EXERCISE PROMPT: In the entries below, find each line bearing the string "FileFunction" and copy it.

Electronics engineering source data
Start of Block

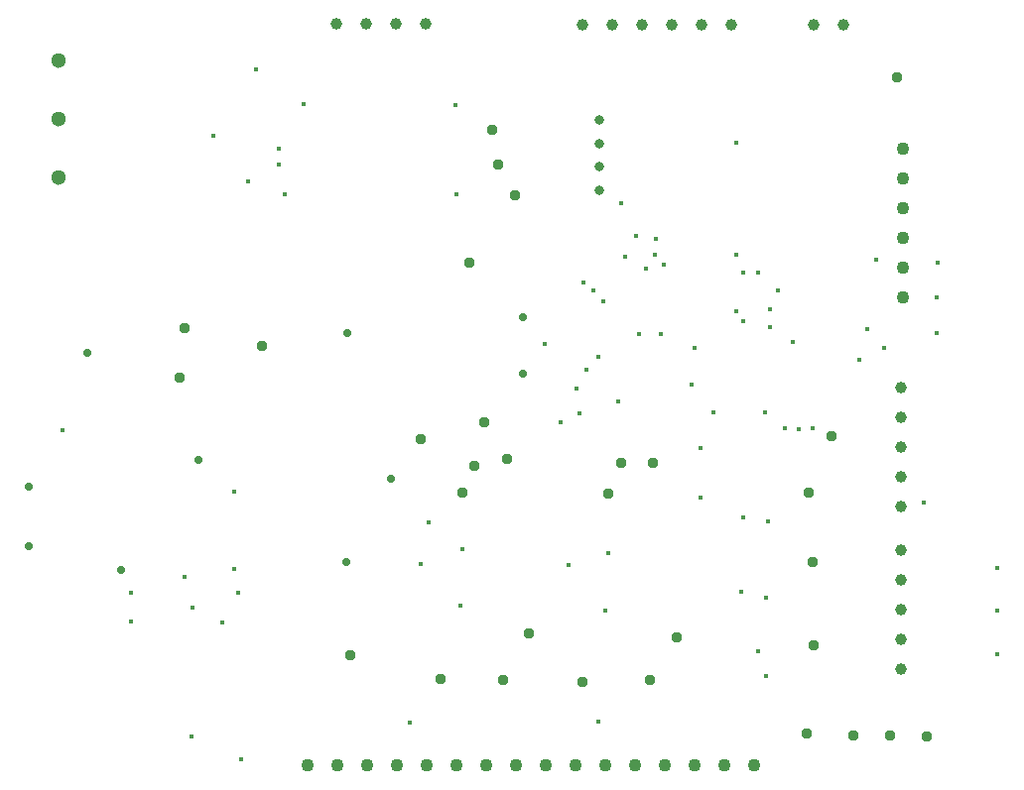
<source format=gbr>
%TF.GenerationSoftware,Altium Limited,Altium Designer,24.7.2 (38)*%
G04 Layer_Color=0*
%FSLAX45Y45*%
%MOMM*%
%TF.SameCoordinates,313A2AA4-CFAA-4B56-AAC7-ADE98D6BBF51*%
%TF.FilePolarity,Positive*%
%TF.FileFunction,Plated,1,2,PTH,Drill*%
%TF.Part,Single*%
G01*
G75*
%TA.AperFunction,ComponentDrill*%
%ADD104C,1.10000*%
%ADD105C,0.95000*%
%ADD106C,0.95000*%
%ADD107C,0.70000*%
%ADD108C,1.00000*%
%ADD109C,0.80000*%
%ADD110C,1.30000*%
%ADD111C,1.00000*%
%ADD112C,1.10000*%
%TA.AperFunction,ViaDrill,NotFilled*%
%ADD113C,0.40000*%
%ADD114C,0.71120*%
D104*
X7667500Y4731000D02*
D03*
Y5239000D02*
D03*
Y5493000D02*
D03*
Y4985000D02*
D03*
Y4477000D02*
D03*
Y4223000D02*
D03*
D105*
X4289984Y2835000D02*
D03*
X1545000Y3952500D02*
D03*
X5742500Y1312492D02*
D03*
X5533750Y2803750D02*
D03*
X5267500Y2805000D02*
D03*
X5512500Y947500D02*
D03*
X4260000Y952500D02*
D03*
X4478726Y1350000D02*
D03*
X4009984Y2781656D02*
D03*
X3975000Y4517500D02*
D03*
X6847500Y490000D02*
D03*
D106*
X3555000Y3005000D02*
D03*
X7060000Y3035000D02*
D03*
X6867500Y2552500D02*
D03*
X7622500Y6100000D02*
D03*
X2205000Y3807500D02*
D03*
X6912500Y1247500D02*
D03*
X2955000Y1162500D02*
D03*
X7562500Y477500D02*
D03*
X4100000Y3152500D02*
D03*
X7250000Y477500D02*
D03*
X6897500Y1955000D02*
D03*
X1502500Y3530000D02*
D03*
X5155000Y2545000D02*
D03*
X4932233Y936234D02*
D03*
X3722500Y957500D02*
D03*
X3909984Y2550000D02*
D03*
X4167500Y5652500D02*
D03*
X4215000Y5352500D02*
D03*
X4357500Y5090000D02*
D03*
X7872500Y465000D02*
D03*
D107*
X4427500Y3566000D02*
D03*
Y4054000D02*
D03*
D108*
X7167000Y6550000D02*
D03*
X6913000D02*
D03*
X6203500Y6550000D02*
D03*
X5949500D02*
D03*
X5695500D02*
D03*
X5441500D02*
D03*
X5187500D02*
D03*
X4933500D02*
D03*
X3600000Y6552500D02*
D03*
X3346000D02*
D03*
X3092000D02*
D03*
X2838000D02*
D03*
D109*
X5082496Y5135000D02*
D03*
Y5335000D02*
D03*
Y5735000D02*
D03*
Y5535000D02*
D03*
D110*
X467498Y5242552D02*
D03*
Y6242550D02*
D03*
Y5742551D02*
D03*
D111*
X7655000Y3448000D02*
D03*
Y3194000D02*
D03*
Y2432000D02*
D03*
Y2686000D02*
D03*
Y2940000D02*
D03*
Y2058000D02*
D03*
Y1804000D02*
D03*
Y1042000D02*
D03*
Y1296000D02*
D03*
Y1550000D02*
D03*
D112*
X5135000Y227000D02*
D03*
X5389000D02*
D03*
X5643000D02*
D03*
X6151000D02*
D03*
X6405000D02*
D03*
X5897000D02*
D03*
X4881000D02*
D03*
X4627000D02*
D03*
X4373000D02*
D03*
X4119000D02*
D03*
X3865000D02*
D03*
X3611000D02*
D03*
X3357000D02*
D03*
X3103000D02*
D03*
X2849000D02*
D03*
X2595000D02*
D03*
D113*
X6537500Y3962500D02*
D03*
X6307301Y4019126D02*
D03*
X6245000Y4104142D02*
D03*
X5135000Y1547500D02*
D03*
X3895000Y1585000D02*
D03*
X3620000Y2300000D02*
D03*
X5397500Y4742500D02*
D03*
X4972500Y3600000D02*
D03*
X4912500Y3230000D02*
D03*
X1607600Y1570000D02*
D03*
X500000Y3082500D02*
D03*
X4612500Y3821250D02*
D03*
X6437500Y4430000D02*
D03*
X6310000D02*
D03*
X5070400Y596110D02*
D03*
X5072604Y3712604D02*
D03*
X6897500Y3100000D02*
D03*
X6662500D02*
D03*
X4882500Y3437500D02*
D03*
X5242500Y3327500D02*
D03*
X1967500Y2557500D02*
D03*
X5607500Y3907500D02*
D03*
X5632426Y4497071D02*
D03*
X6055000Y3237500D02*
D03*
X5865000Y3472500D02*
D03*
X5890000Y3790000D02*
D03*
X5422500Y3910000D02*
D03*
X1967500Y1900000D02*
D03*
X5267500Y5020000D02*
D03*
X6535000Y4117500D02*
D03*
X7367500Y3950000D02*
D03*
X6782500Y3095000D02*
D03*
X4752500Y3152500D02*
D03*
X6290000Y1702500D02*
D03*
X6435000Y1200000D02*
D03*
X6500000Y984589D02*
D03*
X6305000Y2340000D02*
D03*
X7845000Y2465000D02*
D03*
X6497500Y3235000D02*
D03*
X5555000Y4580000D02*
D03*
X5297500Y4567500D02*
D03*
X6247500Y5540000D02*
D03*
Y4580000D02*
D03*
X5475000Y4465000D02*
D03*
X5560000Y4717500D02*
D03*
X7440000Y4542500D02*
D03*
X6607500Y4282500D02*
D03*
X7962500Y4217500D02*
D03*
X5942500Y2935000D02*
D03*
X7967500Y4515000D02*
D03*
X7962500Y3917500D02*
D03*
X5110000Y4187500D02*
D03*
X5032500Y4275000D02*
D03*
X4942500Y4350000D02*
D03*
X7512500Y3785098D02*
D03*
X3860000Y5097508D02*
D03*
X5942500Y2507500D02*
D03*
X1542500Y1827500D02*
D03*
X1862500Y1440000D02*
D03*
X2002500Y1695000D02*
D03*
X1087500Y1447500D02*
D03*
Y1697500D02*
D03*
X2022500Y270000D02*
D03*
X1597500Y472500D02*
D03*
X6727500Y3840000D02*
D03*
X7297500Y3685000D02*
D03*
X8472516Y1171250D02*
D03*
Y1543750D02*
D03*
X8475016Y1911250D02*
D03*
X3465000Y590000D02*
D03*
X4817500Y1930000D02*
D03*
X3560000Y1940000D02*
D03*
X6517089Y2309573D02*
D03*
X6504589Y1657089D02*
D03*
X5155000Y2032500D02*
D03*
X3909984Y2070000D02*
D03*
X3852500Y5862500D02*
D03*
X2557500Y5867500D02*
D03*
X2397500Y5097500D02*
D03*
X2345000Y5492500D02*
D03*
X2342500Y5350000D02*
D03*
X2085000Y5210000D02*
D03*
X1785000Y5595000D02*
D03*
X2147500Y6162500D02*
D03*
D114*
X707500Y3747500D02*
D03*
X2930000Y3912500D02*
D03*
X2917500Y1955000D02*
D03*
X1002500Y1892500D02*
D03*
X1657500Y2827500D02*
D03*
X212500Y2602500D02*
D03*
X210000Y2092500D02*
D03*
X3302500Y2667500D02*
D03*
%TF.MD5,217f0e77775b4c5c0a7404a7d6cb8363*%
M02*

</source>
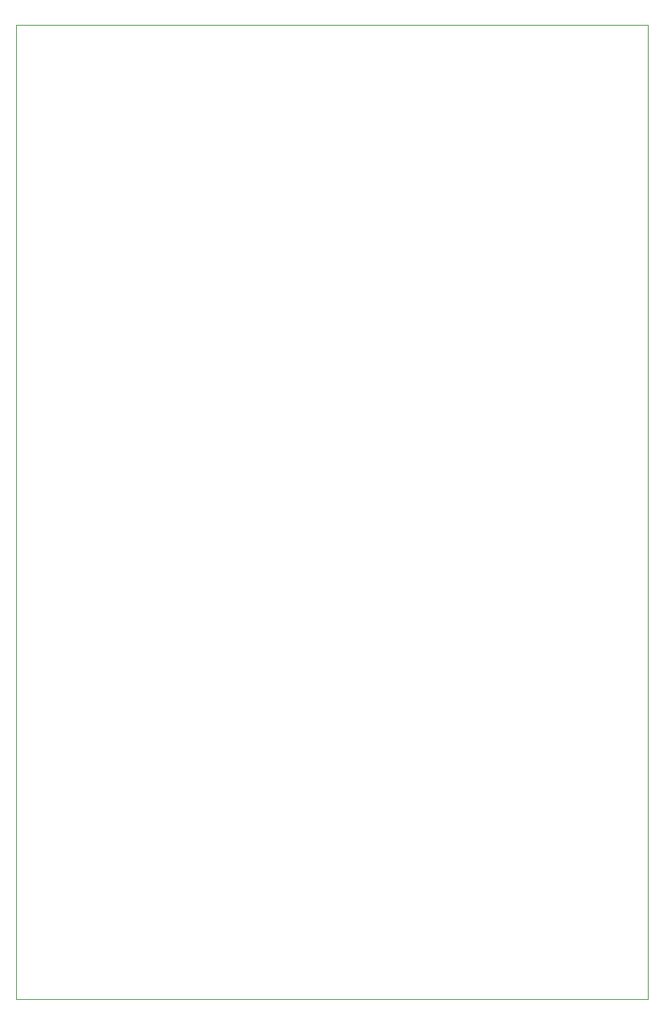
<source format=gm1>
G04 #@! TF.GenerationSoftware,KiCad,Pcbnew,7.0.2*
G04 #@! TF.CreationDate,2023-10-25T06:33:52-04:00*
G04 #@! TF.ProjectId,MacroPad Base,4d616372-6f50-4616-9420-426173652e6b,rev?*
G04 #@! TF.SameCoordinates,Original*
G04 #@! TF.FileFunction,Profile,NP*
%FSLAX46Y46*%
G04 Gerber Fmt 4.6, Leading zero omitted, Abs format (unit mm)*
G04 Created by KiCad (PCBNEW 7.0.2) date 2023-10-25 06:33:52*
%MOMM*%
%LPD*%
G01*
G04 APERTURE LIST*
G04 #@! TA.AperFunction,Profile*
%ADD10C,0.100000*%
G04 #@! TD*
G04 APERTURE END LIST*
D10*
X42123500Y-20329000D02*
X115164500Y-20329000D01*
X115164500Y-132983000D01*
X42123500Y-132983000D01*
X42123500Y-20329000D01*
M02*

</source>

End of Block

REPLY:
%TF.FileFunction,Plated,1,2,PTH,Drill*%
G04 #@! TF.FileFunction,Profile,NP*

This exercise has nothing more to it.